Reporters Without Borders, referring to the CPJ report, called Turkey’s actions against journalists that year a “witch hunt” and noted that “[some] members of the press [are] spending more than a year in prison before trial and long jail sentences [are] becoming the new norm—in some cases, journalists are sentenced to life imprisonment without the possibility of a pardon.”

“For journalists, Turkey has become a dungeon,” Hakkı Boltan, a member of the Free Journalists Association, which Turkey shut down in 2016, told Amnesty International in May. “We had 400 members when we were closed: 78 of them are now in prison. The only way this will change is if journalists around the world stand with us to build solidarity.”

Journalists are the primary targets, but far from the only ones. For a look at how Turkish prosecutors fabricate charges against people they consider threats to Erdogan that hits closer to home, one need only to turn to the events of this weekend. Andrew Brunson, an American pastor living for 26 years in Izmir, finally returned home Saturday after being arrested in 2016 for alleged ties to Gülen and Marxist Kurdistan Workers’ Party (PKK). Brunson is neither a Muslim Gülen devotee nor a Marxist Kurd and the Turkish government provided no reliable evidence alleging so to the U.S. government during his prolonged detention. Only after an extended sanctions regime severely crippled the Turkish government did the country release Brunson, still refusing to deliver on the evidence Washington insisted was necessary to keep him behind bars.

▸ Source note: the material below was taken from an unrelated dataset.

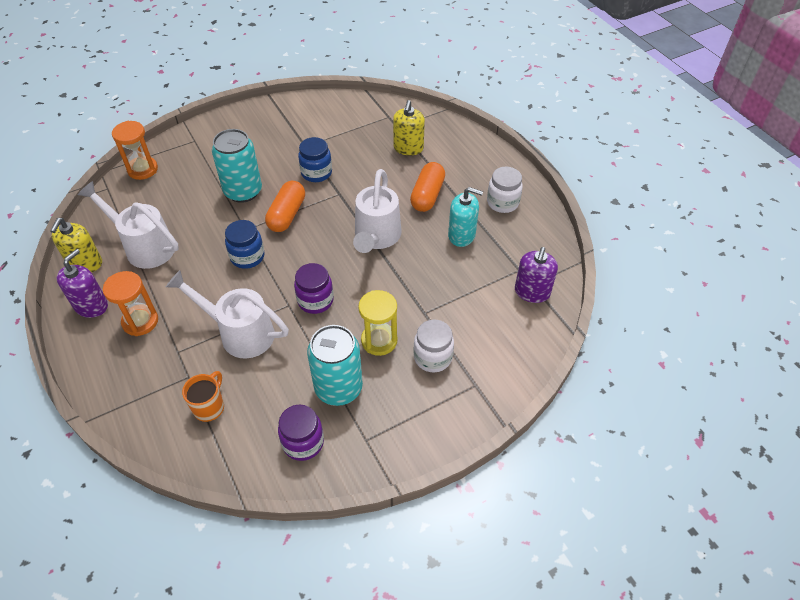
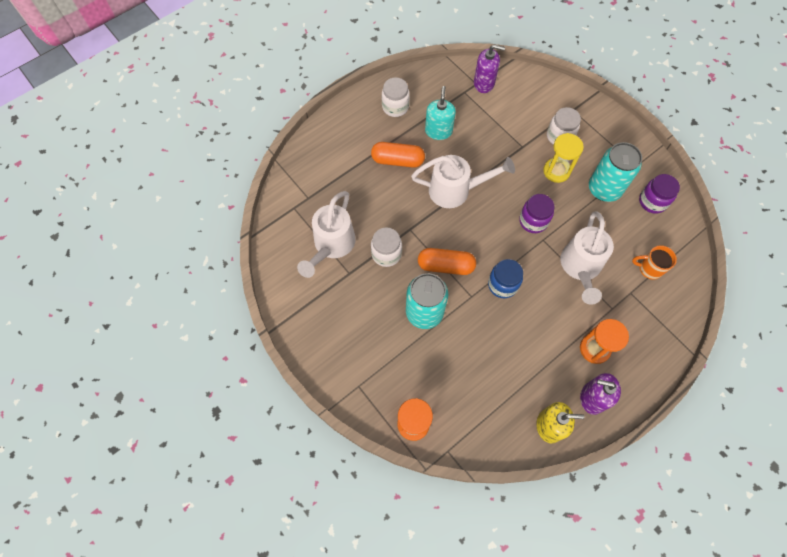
camera: 100 degrees left, 15 degrees up
white watering can [78,181,179,269] -> white watering can moved to [297,191,356,278]
blue jar [298,137,332,182] -> white jar [371,227,402,267]
yellow soap dispenser [393,100,425,156] -> none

Turkey’s tainted record as a jailer of reporters and serial law enforcement liar does not mitigate Saudi Arabia’s equally abysmal record on human rights, but to breathlessly relay anonymously sourced information out of Ankara is to delegitimize the struggle that Turkish journalists, like Khashoggi, endure in trying to work their craft at home. To trust Turkey blindly on Khashoggi is to legitimize the nonsense claims that Christian Pastor Brunson is an Islamic terrorist or that the tens of thousands of people punished in the aftermath of the coup all had a hand in a violent rebellion against Erdogan.

To trust newspaper like Yeni Safak when they claim audio recordings of Khashoggi’s murder exist without demanding proof of such is to take at face value everything else Yeni Safak reports, like claims that Mohammed Bin Salman is a member of the Mossad or that the United States orchestrated the 2016 New Year’s Eve Islamic State attack on a nightclub in Istanbul. Media outlets in the free world should be held to a higher standard of suspicion than they have shown toward Turkey this week.